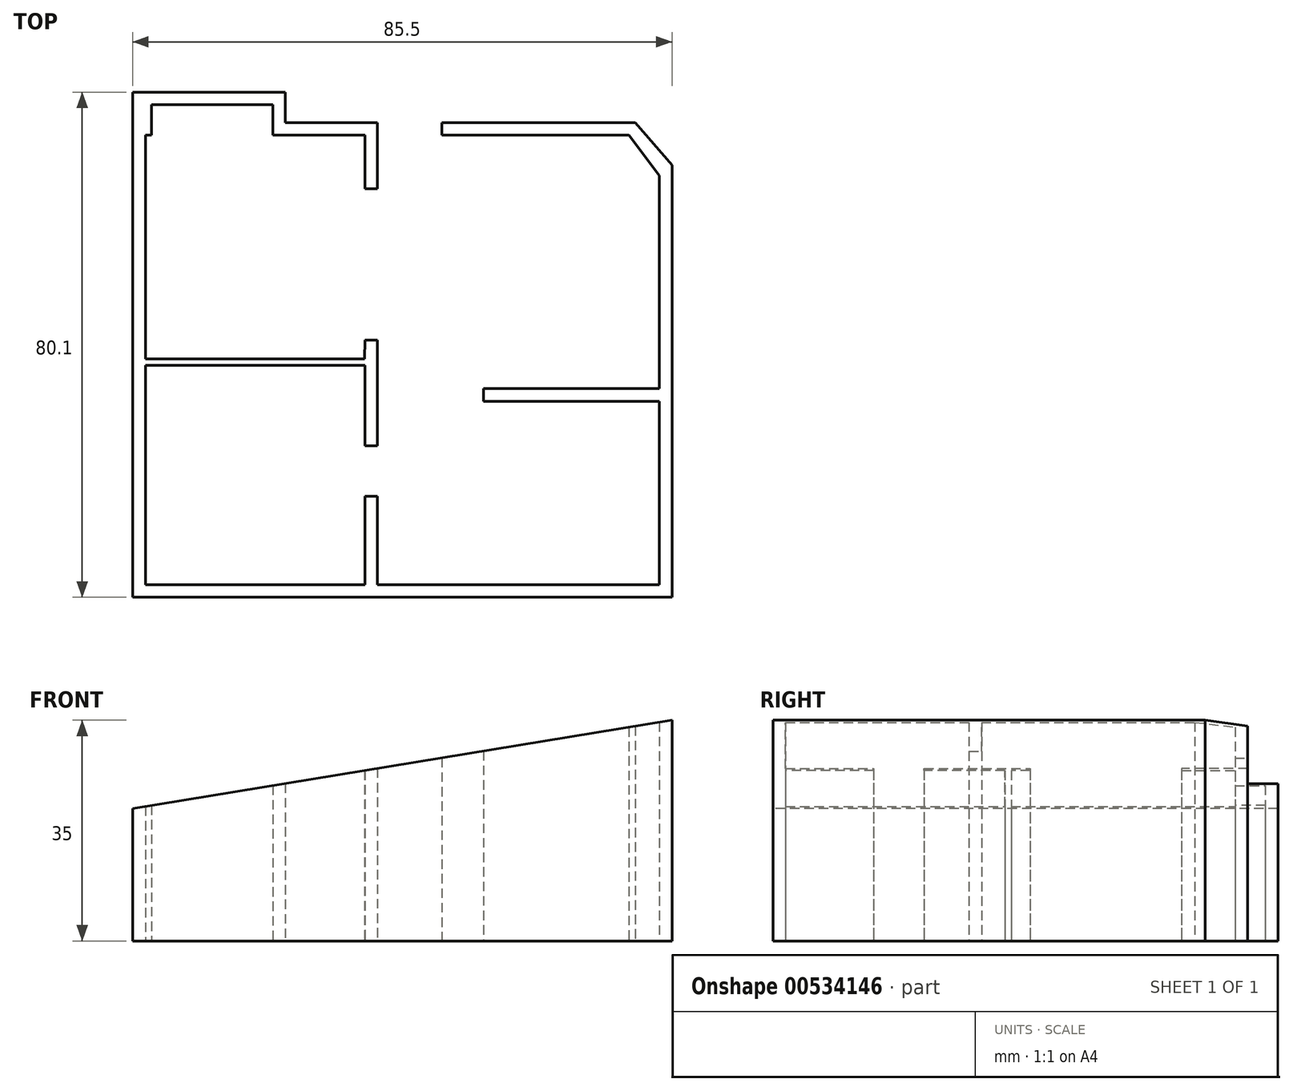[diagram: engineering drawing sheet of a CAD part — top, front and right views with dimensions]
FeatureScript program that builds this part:
annotation { "Feature Type Name" : "Feature", "Feature Type Description" : "" }
export const myFeature = defineFeature(function(context is Context, id is Id, definition is map)
    precondition{}
    {
        {
            var Q0;
            Q0=qCreatedBy(makeId("Top.planeOp"),FACE);
            var sketch = newSketch(context, id + "F0", { "sketchPlane" : qUnion([Q0])});
            skLineSegment(sketch, "E0", {"start": v(-50.26, 36.56) * mm, "end": v(-49.26, 36.56) * mm});
            skLineSegment(sketch, "E1", {"start": v(-49.26, 36.56) * mm, "end": v(-49.26, 41.36) * mm});
            skLineSegment(sketch, "E2", {"start": v(-49.26, 41.36) * mm, "end": v(-30.06, 41.36) * mm});
            skLineSegment(sketch, "E3", {"start": v(-30.06, 41.36) * mm, "end": v(-30.06, 36.56) * mm});
            skLineSegment(sketch, "E4", {"start": v(-30.06, 36.56) * mm, "end": v(-15.46, 36.56) * mm});
            skLineSegment(sketch, "E5", {"start": v(-15.46, 36.56) * mm, "end": v(-15.46, 28.06) * mm});
            skLineSegment(sketch, "E6", {"start": v(-15.46, 28.06) * mm, "end": v(-13.46, 28.06) * mm});
            skLineSegment(sketch, "E7", {"start": v(-13.46, 28.06) * mm, "end": v(-13.46, 38.56) * mm});
            skLineSegment(sketch, "E8", {"start": v(-28.06, 38.56) * mm, "end": v(-28.06, 43.36) * mm});
            skLineSegment(sketch, "E9", {"start": v(-28.06, 43.36) * mm, "end": v(-50.26, 43.36) * mm});
            skLineSegment(sketch, "E10", {"start": v(-46.13, 43.36) * mm, "end": v(-46.13, 41.36) * mm, "construction": true});
            skLineSegment(sketch, "E11", {"start": v(-30.06, 40.94) * mm, "end": v(-28.06, 40.94) * mm, "construction": true});
            skLineSegment(sketch, "E12", {"start": v(-15.46, 32.31) * mm, "end": v(-13.46, 32.31) * mm, "construction": true});
            skLineSegment(sketch, "E13", {"start": v(-13.46, 28.06) * mm, "end": v(-13.46, 4.06) * mm, "construction": true});
            skLineSegment(sketch, "E14", {"start": v(-15.46, 4.06) * mm, "end": v(-13.46, 4.06) * mm});
            skLineSegment(sketch, "E15", {"start": v(-13.46, 4.06) * mm, "end": v(-13.46, -12.74) * mm});
            skLineSegment(sketch, "E16", {"start": v(-13.46, -12.74) * mm, "end": v(-15.46, -12.74) * mm});
            skLineSegment(sketch, "E17", {"start": v(-15.46, -12.74) * mm, "end": v(-15.46, 0.06) * mm});
            skLineSegment(sketch, "E18", {"start": v(-15.46, 0.06) * mm, "end": v(-50.26, 0.06) * mm});
            skLineSegment(sketch, "E19", {"start": v(-50.26, 0.06) * mm, "end": v(-50.26, -34.74) * mm});
            skLineSegment(sketch, "E20", {"start": v(-50.26, -34.74) * mm, "end": v(-15.46, -34.74) * mm});
            skLineSegment(sketch, "E21", {"start": v(-15.46, -34.74) * mm, "end": v(-15.46, -20.74) * mm});
            skLineSegment(sketch, "E22", {"start": v(-15.46, -20.74) * mm, "end": v(-13.46, -20.74) * mm});
            skLineSegment(sketch, "E23", {"start": v(-13.46, -20.74) * mm, "end": v(-13.46, -34.74) * mm});
            skLineSegment(sketch, "E24", {"start": v(-13.46, -36.74) * mm, "end": v(-52.26, -36.74) * mm});
            skLineSegment(sketch, "E25", {"start": v(-52.26, -36.74) * mm, "end": v(-52.26, 43.36) * mm});
            skLineSegment(sketch, "E26", {"start": v(-13.46, -12.74) * mm, "end": v(-13.46, -20.74) * mm, "construction": true});
            skLineSegment(sketch, "E27", {"start": v(-28.06, 38.56) * mm, "end": v(-13.46, 38.56) * mm});
            skLineSegment(sketch, "E28", {"start": v(-52.26, -18.27) * mm, "end": v(-50.26, -18.27) * mm, "construction": true});
            skLineSegment(sketch, "E29", {"start": v(-50.26, 43.36) * mm, "end": v(-52.26, 43.36) * mm});
            skLineSegment(sketch, "E30", {"start": v(-50.26, 36.56) * mm, "end": v(-50.26, 1.06) * mm});
            skLineSegment(sketch, "E31", {"start": v(-50.26, 1.06) * mm, "end": v(-15.49, 1.06) * mm});
            skLineSegment(sketch, "E32", {"start": v(-15.49, 1.06) * mm, "end": v(-15.46, 4.06) * mm});
            skLineSegment(sketch, "E33", {"start": v(-39.44, 1.06) * mm, "end": v(-39.44, 0.06) * mm, "construction": true});
            skLineSegment(sketch, "E34", {"start": v(-23.83, 36.56) * mm, "end": v(-23.83, 1.06) * mm, "construction": true});
            skLineSegment(sketch, "E35", {"start": v(-13.46, 38.56) * mm, "end": v(-3.26, 38.56) * mm, "construction": true});
            skLineSegment(sketch, "E36", {"start": v(-3.26, 38.56) * mm, "end": v(-3.26, 36.56) * mm});
            skLineSegment(sketch, "E37", {"start": v(-3.26, 36.56) * mm, "end": v(26.44, 36.56) * mm});
            skLineSegment(sketch, "E38", {"start": v(26.44, 36.56) * mm, "end": v(31.24, 30.14) * mm});
            skLineSegment(sketch, "E39", {"start": v(31.24, 30.14) * mm, "end": v(31.24, -3.64) * mm});
            skLineSegment(sketch, "E40", {"start": v(31.24, -3.64) * mm, "end": v(3.34, -3.64) * mm});
            skLineSegment(sketch, "E41", {"start": v(3.34, -3.64) * mm, "end": v(3.34, -5.64) * mm});
            skLineSegment(sketch, "E42", {"start": v(3.34, -5.64) * mm, "end": v(31.24, -5.64) * mm});
            skLineSegment(sketch, "E43", {"start": v(31.24, -5.64) * mm, "end": v(31.24, -34.74) * mm});
            skLineSegment(sketch, "E44", {"start": v(31.24, -34.74) * mm, "end": v(-13.46, -34.74) * mm});
            skLineSegment(sketch, "E45", {"start": v(33.24, -36.74) * mm, "end": v(33.24, 31.82) * mm});
            skLineSegment(sketch, "E46", {"start": v(33.24, 31.82) * mm, "end": v(27.44, 38.56) * mm});
            skLineSegment(sketch, "E47", {"start": v(27.44, 38.56) * mm, "end": v(-3.26, 38.56) * mm});
            skLineSegment(sketch, "E48", {"start": v(-13.46, -36.74) * mm, "end": v(33.24, -36.74) * mm});
            skLineSegment(sketch, "E49", {"start": v(10.05, 36.56) * mm, "end": v(10.05, -3.64) * mm, "construction": true});
            skLineSegment(sketch, "E50", {"start": v(31.24, 14.22) * mm, "end": v(-13.46, 14.22) * mm, "construction": true});
            skPoint(sketch, "E50.endSnap0", {"position": v(-13.46, 16.06) * mm});
            skLineSegment(sketch, "E51", {"start": v(10.05, -5.64) * mm, "end": v(10.05, -34.74) * mm, "construction": true});
            skLineSegment(sketch, "E52", {"start": v(40.88, -34.74) * mm, "end": v(40.88, -36.74) * mm, "construction": true});
            skLineSegment(sketch, "E53", {"start": v(31.24, 8.04) * mm, "end": v(33.24, 8.04) * mm, "construction": true});
            skSolve(sketch);
        }
        {
            var Q0;
            Q0 = qSketchRegion(id + "F0", true);
            extrude(context, id + "F1", {"entities" : qUnion([Q0]), "depth" : 35 * mm, "offsetDistance" : 25 * mm});
        }
        {
            var Q0;
            Q0=makeQuery(id+"F1.opExtrude","SWEPT_FACE",FACE,{"disambiguationData":[OSD([sQuery(id+"F0.wireOp",EDGE,"E24"),sQuery(id+"F0.wireOp",EDGE,"E48")])]});
            var sketch = newSketch(context, id + "F2", { "sketchPlane" : qUnion([Q0])});
            skLineSegment(sketch, "E54", {"start": v(-52.26, 21) * mm, "end": v(33.24, 35) * mm});
            skLineSegment(sketch, "E55", {"start": v(33.24, 35) * mm, "end": v(27.84, 67.96) * mm});
            skLineSegment(sketch, "E56", {"start": v(27.84, 67.96) * mm, "end": v(-52.26, 61.38) * mm});
            skLineSegment(sketch, "E57", {"start": v(-52.26, 61.38) * mm, "end": v(-52.26, 21) * mm});
            skLineSegment(sketch, "E58", {"start": v(-52.26, 21) * mm, "end": v(-52.26, 0) * mm, "construction": true});
            skSolve(sketch);
        }
        {
            var Q0;
            Q0 = qSketchRegion(id + "F2", true);
            extrude(context, id + "F3", {"entities" : qUnion([Q0]), "operationType" : NewBodyOperationType.REMOVE, "oppositeDirection" : true, "depth" : 90 * mm, "offsetDistance" : 25 * mm});
        }
    });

Stated exercise: Reproduce the rows from the start through the line containing "v(-46.13, 43.36) *", changing "Q0" to "Q1" wherever it occurs and leaving everything else unchanged. Omit the pictures from your answer.

Expected answer:
[diagram: engineering drawing sheet of a CAD part — top, front and right views with dimensions]
FeatureScript program that builds this part:
annotation { "Feature Type Name" : "Feature", "Feature Type Description" : "" }
export const myFeature = defineFeature(function(context is Context, id is Id, definition is map)
    precondition{}
    {
        {
            var Q1;
            Q1=qCreatedBy(makeId("Top.planeOp"),FACE);
            var sketch = newSketch(context, id + "F0", { "sketchPlane" : qUnion([Q1])});
            skLineSegment(sketch, "E0", {"start": v(-50.26, 36.56) * mm, "end": v(-49.26, 36.56) * mm});
            skLineSegment(sketch, "E1", {"start": v(-49.26, 36.56) * mm, "end": v(-49.26, 41.36) * mm});
            skLineSegment(sketch, "E2", {"start": v(-49.26, 41.36) * mm, "end": v(-30.06, 41.36) * mm});
            skLineSegment(sketch, "E3", {"start": v(-30.06, 41.36) * mm, "end": v(-30.06, 36.56) * mm});
            skLineSegment(sketch, "E4", {"start": v(-30.06, 36.56) * mm, "end": v(-15.46, 36.56) * mm});
            skLineSegment(sketch, "E5", {"start": v(-15.46, 36.56) * mm, "end": v(-15.46, 28.06) * mm});
            skLineSegment(sketch, "E6", {"start": v(-15.46, 28.06) * mm, "end": v(-13.46, 28.06) * mm});
            skLineSegment(sketch, "E7", {"start": v(-13.46, 28.06) * mm, "end": v(-13.46, 38.56) * mm});
            skLineSegment(sketch, "E8", {"start": v(-28.06, 38.56) * mm, "end": v(-28.06, 43.36) * mm});
            skLineSegment(sketch, "E9", {"start": v(-28.06, 43.36) * mm, "end": v(-50.26, 43.36) * mm});
            skLineSegment(sketch, "E10", {"start": v(-46.13, 43.36) * mm, "end": v(-46.13, 41.36) * mm, "construction": true});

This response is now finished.